Compare implicit prompting (subtle hints) vs explicit prompting (direct statements).

In [None]:
if has_anthropic:
    styles = ["implicit", "explicit"]
    
    for style in styles:
        print(f"\n{'='*60}")
        print(f"Testing style: {style}")
        print(f"{'='*60}")
        
        result = run_strategy(
            "introspection",
            task_input="Describe a memory",
            concept="happiness",
            task_type="detection",
            provider="anthropic",
            model="claude-3-5-sonnet-20241022",
            api_strength="moderate",
            steering_style=style,
            verbose=False
        )
        
        print(f"Detected: {result.metadata['introspection_correct']}")
        print(f"Steered response: {result.output[:200]}...")

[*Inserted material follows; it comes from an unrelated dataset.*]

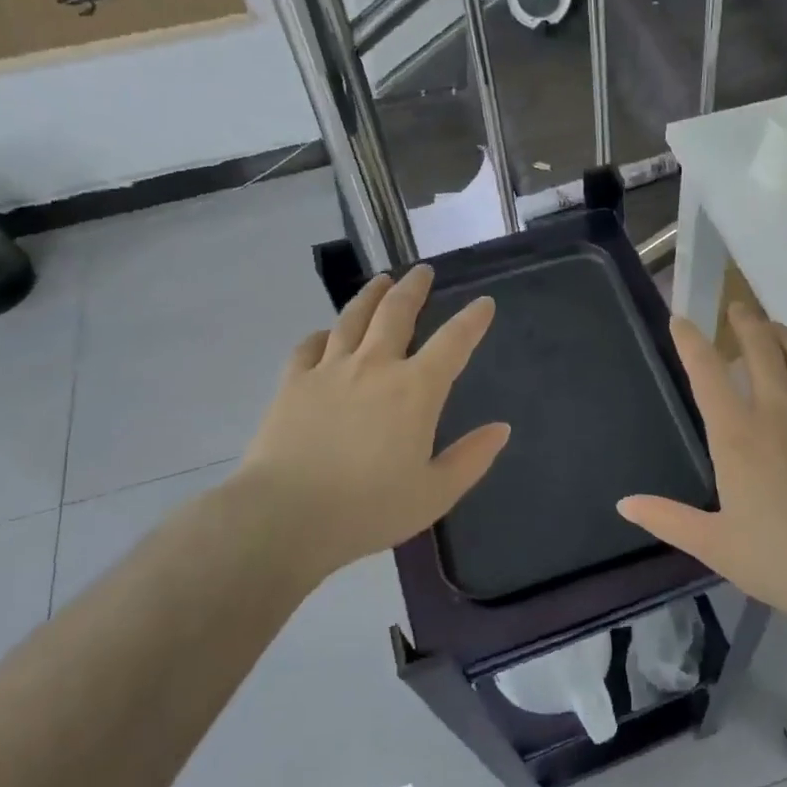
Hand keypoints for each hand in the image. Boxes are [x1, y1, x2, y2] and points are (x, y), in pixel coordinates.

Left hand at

## 6. Key Findings & Observations

### Expected Results (from paper):

- **Claude Opus 4**: Highest introspective awareness (~70-80% accuracy)
- **GPT-4**: Good introspection (~60-70% accuracy)
- **Smaller models**: Lower accuracy (~40-50%)

### Limitations of Prompt-Based Steering:

1. **Less precise** than activation steering
2. **Dependent on instruction following** - model must cooperate with system prompt
3. **Can't control layer depth** - only surface-level influence
4. **Cost** - API calls are expensive for large experiments

### When to Use API Testing:

✅ **Good for:**
- Benchmarking local models against SOTA
- Testing natural introspection (no steering needed)
- Quick validation of paper findings
- Comparing frontier model capabilities

❌ **Not good for:**
- Fine-grained layer analysis
- Causal mechanistic studies
- High-volume experiments (expensive)
- Research requiring activation-level control

### Research Value:

The combination of MLX (activation steering) + API (prompt steering) enables:
- **Method validation**: Does prompt steering approximate activation steering?
- **Capability ceiling**: How much better are frontier models?
- **Local model potential**: Can fine-tuning close the gap?


## Next Steps

1. **Compare MLX vs API**: Use `APIIntrospectionTester.compare_with_mlx()` to directly compare
2. **Larger study**: Test more models, concepts, and steering strengths
3. **Natural introspection**: Explore models' self-awareness without any steering
4. **Fine-tuning impact**: Does fine-tuning improve introspection?

See `INTROSPECTION.md` for full API documentation.